C’est ce vase clos que l’Algérie veut maintenir sans possibilité d’ouverture, malgré l’insistance de l’ONU et du Haut Commissariat aux Réfugiés, qui réclament un recensement sérieux et pointu.

Voilà pourquoi Alger évite et refuse tout recensement, sachant qu’elle ressort encore ses vieux chiffres des années 1970, jamais actualisés depuis,  destinés à la cause humanitaire et fortement exagérés pour faire augmenter l’aide alimentaire.

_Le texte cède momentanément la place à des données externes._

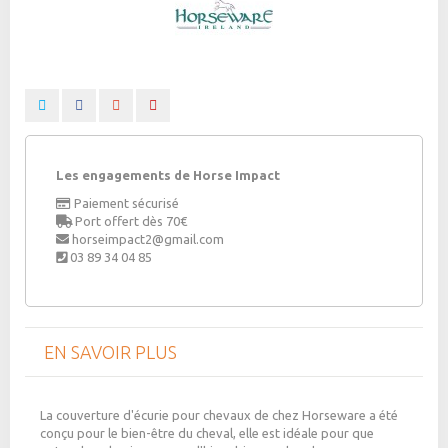
Les engagements de Horse Impact
Paiement sécurisé
Port offert dès 70€
horseimpact2@gmail.com
03 89 34 04 85
EN SAVOIR PLUS
La couverture d'écurie pour chevaux de chez Horseware a été
conçu pour le bien-être du cheval, elle est idéale pour que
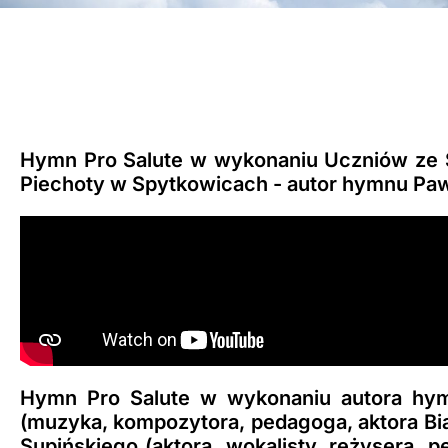
Hymn Pro Salute w wykonaniu Uczniów ze S
Piechoty w Spytkowicach - autor hymnu Pa
Hymn Pro Salute w wykonaniu autora hy
(muzyka, kompozytora, pedagoga, aktora Biał
Supińskiego (aktora, wokalisty, reżysera, pe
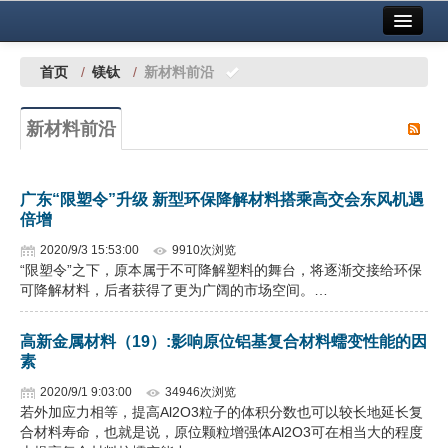
首页
中国有色金属报社主办
广告服务
首页
/
镁钛
/
新材料前沿
要闻
新材料前沿
铜镍铅锌
铝
广东“限塑令”升级 新型环保降解材料搭乘高交会东风机遇
倍增
稀有稀土
2020/9/3 15:53:00
9910次浏览
有色市场
“限塑令”之下，原本属于不可降解塑料的舞台，将逐渐交接给环保
可降解材料，后者获得了更为广阔的市场空间。…
科技
高新金属材料（19）:影响原位铝基复合材料蠕变性能的因
镁钛
素
地矿 建设
2020/9/1 9:03:00
34946次浏览
若外加应力相等，提高Al2O3粒子的体积分数也可以较长地延长复
合材料寿命，也就是说，原位颗粒增强体Al2O3可在相当大的程度
党建工作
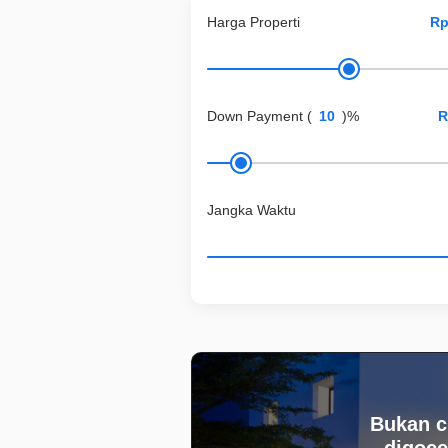
Harga Properti
Down Payment
(
)%
Jangka Waktu
Bukan c
digoce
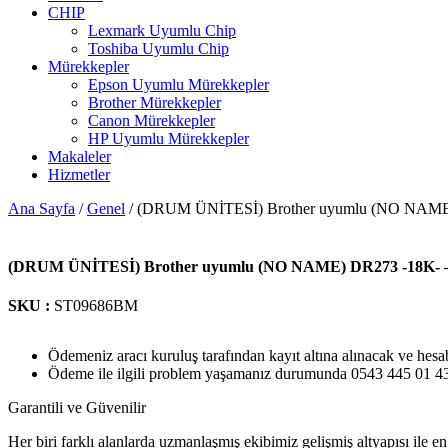
CHIP
Lexmark Uyumlu Chip
Toshiba Uyumlu Chip
Mürekkepler
Epson Uyumlu Mürekkepler
Brother Mürekkepler
Canon Mürekkepler
HP Uyumlu Mürekkepler
Makaleler
Hizmetler
Ana Sayfa
/
Genel
/ (DRUM ÜNİTESİ) Brother uyumlu (NO NAME)
(DRUM ÜNİTESİ) Brother uyumlu (NO NAME) DR273 -18K- –
SKU :
ST09686BM
Ödemeniz aracı kuruluş tarafından kayıt altına alınacak ve hesa
Ödeme ile ilgili problem yaşamanız durumunda 0543 445 01 43 n
Garantili ve Güvenilir
Her biri farklı alanlarda uzmanlaşmış ekibimiz gelişmiş altyapısı ile en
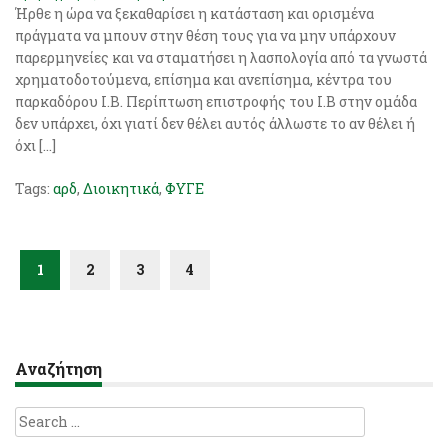
Ήρθε η ώρα να ξεκαθαρίσει η κατάσταση και ορισμένα
πράγματα να μπουν στην θέση τους για να μην υπάρχουν
παρερμηνείες και να σταματήσει η λασπολογία από τα γνωστά
χρηματοδοτούμενα, επίσημα και ανεπίσημα, κέντρα του
παρκαδόρου Ι.Β. Περίπτωση επιστροφής του Ι.Β στην ομάδα
δεν υπάρχει, όχι γιατί δεν θέλει αυτός άλλωστε το αν θέλει ή
όχι […]
Tags:
αρδ
,
Διοικητικά
,
ΦΥΓΕ
1
2
3
4
Αναζήτηση
Search
for:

L’Algérie, en optant, en 1975, pour la séquestration de populations entières de sahraouis dans ses camps de la honte, en paie aujourd’hui les conséquences. Elle n’est pas en mesure de les entretenir, matériellement et financièrement, surtout à la suite de la dèche pétrolière. Elle se rabat sur leur transformation en moyens de propagande pour le séparatisme et le mensonge politique, et les camps en espace de la contrebande de tous genres (drogues et armes, notamment) dont jouissent les chefs militaires et sécuritaires.

C’est une réalité que la communauté internationale connait parfaitement. Et ce ne sont pas les détournements (je ne parle pas de l’aide alimentaire) du sujet auquel s’adonne la délégation algérienne à Genève qui fera changer les Nations Unies et le HCR de sa revendication principale qui consiste en l’organisation d’un recensement crédible des populations prétendues comme réfugiées.

Alger veut noyer son poisson

Dans ses tentatives d’évasion, le «diplomate» algérien ressort le «plan de 1991» déjà enterré par l’ONU pour laisser la place au «plan d’autonomie» présenté par le Maroc et jouissant du consensus général de la communauté des Nations.

Or, si pour Alger, la question de l’enregistrement «constitue une simple opération technique» qui «donnerait un faux espoir de la fin de leur exil forcé» (sic), il est clair qu’elle cherche à noyer son poisson alors que l’ONU  réclame un recensement crédible.

Messieurs d’Alger, personne ne vous a demandé d’assurer «l’essentiel du fardeau de l’accueil de ces réfugiés» ou de «les protéger». C’est un acte et une faute historique que vous devez assumer. Vous avez encore le temps de vous rattraper. Laissez les sahraouis marocains rentrer chez eux». Vous allez vous retrouver avec une grande majorité de nomades qui n’ont rien à voir avec nos provinces du sud ni avec votre conflit éternel avec le Maroc.

Triste spectacle à la commission permanente du HCR de constater que Alger et ses représentants dans les organismes internationaux  sont en retard de plusieurs guerres. La question du référendum est devenue caduque depuis l’échec de l’inscription crédible du corps électoral, à cause du blocage d’Alger, par le biais de ses sbires polisariens.

L’ONU, son Conseil de sécurité et son Assemblée générale ont dépassé ce stade et cherchent l’implication réelle d’Alger dans la résolution d’un conflit artificiel vieux de cinq décennies.

Un recensement crédible, organisé par le HCR, est craint par Alger, de peur que sa stratégie expansionniste ne s’effondre comme un château de cartes.